Last week, amid lingering uncertainty over when gatherings will again be permitted and speakers from out of town unable to commit, organizers decided to pull the plug and focus their energies elsewhere.
“This pause is giving us time to focus and strategize,” Katie Shorey, president of Startup Maine and director of engagement at Live + Work in Maine, told Mainebiz in a phone interview.
“We wanted to be more of a year-round organization, so now it’s our turn to pivot.”
It won’t be starting from scratch, after receiving more than 70 workshop applications for this year’s event and 20 suggestions by email, according to Shorey.
She said they may be able to put the content to other uses, for example by creating webinars or pre-taped workshops that could be released for online viewing.

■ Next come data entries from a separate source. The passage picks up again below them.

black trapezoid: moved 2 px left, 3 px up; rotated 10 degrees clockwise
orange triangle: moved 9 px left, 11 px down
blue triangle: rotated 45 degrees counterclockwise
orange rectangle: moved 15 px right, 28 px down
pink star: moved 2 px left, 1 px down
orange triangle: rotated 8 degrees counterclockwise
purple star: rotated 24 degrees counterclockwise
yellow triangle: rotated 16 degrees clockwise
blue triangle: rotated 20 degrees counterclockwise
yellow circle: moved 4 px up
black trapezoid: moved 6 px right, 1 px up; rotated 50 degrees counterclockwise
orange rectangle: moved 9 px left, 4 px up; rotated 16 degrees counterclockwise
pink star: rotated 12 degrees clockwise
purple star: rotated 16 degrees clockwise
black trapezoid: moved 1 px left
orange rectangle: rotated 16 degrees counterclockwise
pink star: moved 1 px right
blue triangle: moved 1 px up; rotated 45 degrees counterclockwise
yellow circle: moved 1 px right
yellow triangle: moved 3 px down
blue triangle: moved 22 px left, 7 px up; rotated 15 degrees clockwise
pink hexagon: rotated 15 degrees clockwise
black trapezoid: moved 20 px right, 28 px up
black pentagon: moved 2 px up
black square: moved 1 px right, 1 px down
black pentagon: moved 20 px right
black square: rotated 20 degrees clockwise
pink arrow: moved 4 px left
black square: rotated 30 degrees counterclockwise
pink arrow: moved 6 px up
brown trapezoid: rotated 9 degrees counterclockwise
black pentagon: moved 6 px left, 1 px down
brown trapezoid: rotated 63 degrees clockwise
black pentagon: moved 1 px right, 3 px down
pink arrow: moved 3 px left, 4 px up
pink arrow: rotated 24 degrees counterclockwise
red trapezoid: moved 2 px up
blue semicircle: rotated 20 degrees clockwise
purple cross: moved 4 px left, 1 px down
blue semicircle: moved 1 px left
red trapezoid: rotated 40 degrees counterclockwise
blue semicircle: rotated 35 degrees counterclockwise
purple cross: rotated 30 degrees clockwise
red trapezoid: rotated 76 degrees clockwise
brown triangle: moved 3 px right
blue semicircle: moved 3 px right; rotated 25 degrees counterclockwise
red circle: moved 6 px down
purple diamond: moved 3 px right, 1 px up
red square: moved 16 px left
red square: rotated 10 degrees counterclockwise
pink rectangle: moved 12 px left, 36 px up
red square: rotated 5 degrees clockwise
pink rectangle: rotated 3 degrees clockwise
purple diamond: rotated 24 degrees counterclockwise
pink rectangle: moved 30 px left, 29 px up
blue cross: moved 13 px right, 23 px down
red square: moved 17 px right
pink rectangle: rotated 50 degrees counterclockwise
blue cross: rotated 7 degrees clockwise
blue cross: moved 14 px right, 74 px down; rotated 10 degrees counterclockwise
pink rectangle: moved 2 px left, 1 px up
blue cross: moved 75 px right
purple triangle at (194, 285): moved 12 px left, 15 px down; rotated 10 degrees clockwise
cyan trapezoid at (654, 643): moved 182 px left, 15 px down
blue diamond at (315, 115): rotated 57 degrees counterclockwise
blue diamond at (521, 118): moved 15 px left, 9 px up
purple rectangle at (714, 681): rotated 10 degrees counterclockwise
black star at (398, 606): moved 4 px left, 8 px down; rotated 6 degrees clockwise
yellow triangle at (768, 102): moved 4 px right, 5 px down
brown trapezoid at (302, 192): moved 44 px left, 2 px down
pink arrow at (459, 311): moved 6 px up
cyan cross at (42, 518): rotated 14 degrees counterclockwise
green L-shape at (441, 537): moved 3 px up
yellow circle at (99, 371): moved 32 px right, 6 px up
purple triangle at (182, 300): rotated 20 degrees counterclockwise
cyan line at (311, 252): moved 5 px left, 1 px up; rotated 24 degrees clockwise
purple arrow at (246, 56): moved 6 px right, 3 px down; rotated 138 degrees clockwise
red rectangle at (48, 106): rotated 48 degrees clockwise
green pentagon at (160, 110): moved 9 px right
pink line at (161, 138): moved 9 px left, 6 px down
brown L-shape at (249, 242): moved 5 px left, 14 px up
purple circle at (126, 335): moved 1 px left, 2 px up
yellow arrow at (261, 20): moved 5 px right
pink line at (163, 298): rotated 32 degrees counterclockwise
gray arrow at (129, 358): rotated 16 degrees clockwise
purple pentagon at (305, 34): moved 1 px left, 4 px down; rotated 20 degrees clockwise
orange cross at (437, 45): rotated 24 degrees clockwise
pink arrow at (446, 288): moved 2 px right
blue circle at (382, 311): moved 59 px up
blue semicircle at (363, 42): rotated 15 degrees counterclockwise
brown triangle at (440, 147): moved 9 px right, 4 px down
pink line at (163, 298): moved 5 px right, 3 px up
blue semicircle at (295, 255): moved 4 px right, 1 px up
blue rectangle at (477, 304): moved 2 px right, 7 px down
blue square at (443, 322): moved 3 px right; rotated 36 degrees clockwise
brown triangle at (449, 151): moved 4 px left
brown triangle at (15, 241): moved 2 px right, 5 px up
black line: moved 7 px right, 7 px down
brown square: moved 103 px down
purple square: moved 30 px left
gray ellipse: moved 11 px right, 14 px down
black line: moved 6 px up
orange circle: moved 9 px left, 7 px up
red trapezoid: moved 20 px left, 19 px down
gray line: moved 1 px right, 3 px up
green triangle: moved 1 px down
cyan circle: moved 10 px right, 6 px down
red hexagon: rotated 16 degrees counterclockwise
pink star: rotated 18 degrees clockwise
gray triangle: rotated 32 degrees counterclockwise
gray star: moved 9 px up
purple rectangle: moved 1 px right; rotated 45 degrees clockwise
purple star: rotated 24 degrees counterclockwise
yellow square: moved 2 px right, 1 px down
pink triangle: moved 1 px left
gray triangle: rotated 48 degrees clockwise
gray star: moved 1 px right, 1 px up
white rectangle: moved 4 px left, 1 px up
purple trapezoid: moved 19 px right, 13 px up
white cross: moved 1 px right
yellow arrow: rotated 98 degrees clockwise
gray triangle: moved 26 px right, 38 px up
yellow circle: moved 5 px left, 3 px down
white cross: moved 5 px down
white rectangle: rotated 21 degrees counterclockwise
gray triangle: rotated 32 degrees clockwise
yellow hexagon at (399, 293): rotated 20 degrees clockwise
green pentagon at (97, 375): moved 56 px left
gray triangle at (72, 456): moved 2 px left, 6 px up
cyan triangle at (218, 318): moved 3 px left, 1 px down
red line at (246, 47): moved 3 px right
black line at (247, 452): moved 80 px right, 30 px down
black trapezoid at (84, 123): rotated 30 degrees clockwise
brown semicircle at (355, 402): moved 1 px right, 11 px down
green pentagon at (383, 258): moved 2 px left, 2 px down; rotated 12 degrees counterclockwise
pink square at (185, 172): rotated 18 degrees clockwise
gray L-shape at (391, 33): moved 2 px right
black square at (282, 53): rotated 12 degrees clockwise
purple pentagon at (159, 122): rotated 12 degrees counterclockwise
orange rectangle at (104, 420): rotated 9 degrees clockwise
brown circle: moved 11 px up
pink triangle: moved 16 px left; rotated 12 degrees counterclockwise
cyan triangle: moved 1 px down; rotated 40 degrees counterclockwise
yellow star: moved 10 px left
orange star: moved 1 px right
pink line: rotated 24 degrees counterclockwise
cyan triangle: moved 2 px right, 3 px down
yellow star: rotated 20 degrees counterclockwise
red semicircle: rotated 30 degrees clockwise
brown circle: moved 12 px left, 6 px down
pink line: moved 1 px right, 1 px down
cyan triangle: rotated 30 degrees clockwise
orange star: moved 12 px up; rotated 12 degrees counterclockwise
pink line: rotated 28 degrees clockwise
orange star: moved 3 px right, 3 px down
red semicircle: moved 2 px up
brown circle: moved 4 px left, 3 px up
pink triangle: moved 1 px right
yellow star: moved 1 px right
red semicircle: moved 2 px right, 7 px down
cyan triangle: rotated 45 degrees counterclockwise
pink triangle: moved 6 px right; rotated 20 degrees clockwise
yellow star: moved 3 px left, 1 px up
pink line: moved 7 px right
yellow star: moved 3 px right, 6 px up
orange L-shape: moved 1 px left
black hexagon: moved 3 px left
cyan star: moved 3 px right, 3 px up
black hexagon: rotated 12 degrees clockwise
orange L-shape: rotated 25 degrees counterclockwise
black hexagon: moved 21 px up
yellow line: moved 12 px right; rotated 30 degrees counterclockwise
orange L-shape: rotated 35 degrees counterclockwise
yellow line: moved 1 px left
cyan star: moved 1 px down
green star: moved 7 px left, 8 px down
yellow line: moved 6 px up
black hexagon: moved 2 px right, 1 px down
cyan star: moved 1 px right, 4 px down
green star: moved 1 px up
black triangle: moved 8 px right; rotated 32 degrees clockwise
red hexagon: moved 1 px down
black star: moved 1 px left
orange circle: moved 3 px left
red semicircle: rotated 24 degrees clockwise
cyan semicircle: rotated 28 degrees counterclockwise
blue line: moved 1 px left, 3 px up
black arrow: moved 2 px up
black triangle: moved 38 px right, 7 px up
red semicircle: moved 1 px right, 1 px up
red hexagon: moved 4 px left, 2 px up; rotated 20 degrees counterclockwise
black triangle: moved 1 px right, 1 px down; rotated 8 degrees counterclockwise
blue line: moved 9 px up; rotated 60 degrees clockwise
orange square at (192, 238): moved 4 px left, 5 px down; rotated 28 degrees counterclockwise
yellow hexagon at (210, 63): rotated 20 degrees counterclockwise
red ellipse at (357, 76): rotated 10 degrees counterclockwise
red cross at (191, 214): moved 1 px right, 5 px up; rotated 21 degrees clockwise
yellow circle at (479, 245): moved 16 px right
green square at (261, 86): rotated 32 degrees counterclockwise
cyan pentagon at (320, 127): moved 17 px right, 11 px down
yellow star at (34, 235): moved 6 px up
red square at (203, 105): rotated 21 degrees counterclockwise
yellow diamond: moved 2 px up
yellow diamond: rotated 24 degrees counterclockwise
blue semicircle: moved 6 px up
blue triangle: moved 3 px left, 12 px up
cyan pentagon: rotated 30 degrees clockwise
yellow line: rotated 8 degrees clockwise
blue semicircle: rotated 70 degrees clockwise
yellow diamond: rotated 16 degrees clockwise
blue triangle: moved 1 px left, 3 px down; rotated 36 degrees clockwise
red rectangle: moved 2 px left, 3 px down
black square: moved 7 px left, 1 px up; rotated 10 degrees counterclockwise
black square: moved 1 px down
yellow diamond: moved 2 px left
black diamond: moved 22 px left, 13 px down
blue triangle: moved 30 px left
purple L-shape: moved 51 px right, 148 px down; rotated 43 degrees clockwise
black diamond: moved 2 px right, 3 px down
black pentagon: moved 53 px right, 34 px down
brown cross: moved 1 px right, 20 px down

Other ideas being considered include an entrepreneur spotlight series or an audio or video podcast, potentially with a strategic partner.
But Shorey underscores they wouldn’t seek to compete with existing podcasts like Marty Grohman’s “The Grow Maine Show” or the “Fast Forward Maine Podcast,” by Rich Brooks and Yury Nabokov.
Speaker series and other ideas
Startup Maine, a nonprofit powered by about 20 volunteers, is also looking at resuming live programming later this year, pending allowance of in-person gatherings, with a series in fall or winter.
Possible topics include information technology and cybersecurity; sessions on making a business pitch to private equity investors; and a crash course on distributed or remote work.
The group is also taking suggestions for webinars, interviews, podcasts or virtual events though an online application process.
Looking ahead to 2021, Startup Maine plans to resume the annual conference. Although a date has not yet been set, Shorey said that June has worked well.
As the group plans its next move, she has this message to the business community: “Startup Maine will continue its mission of providing entrepreneurs, small businesses and organizational partners with opportunities for learning, networking and celebrating victories across the ecosystem.”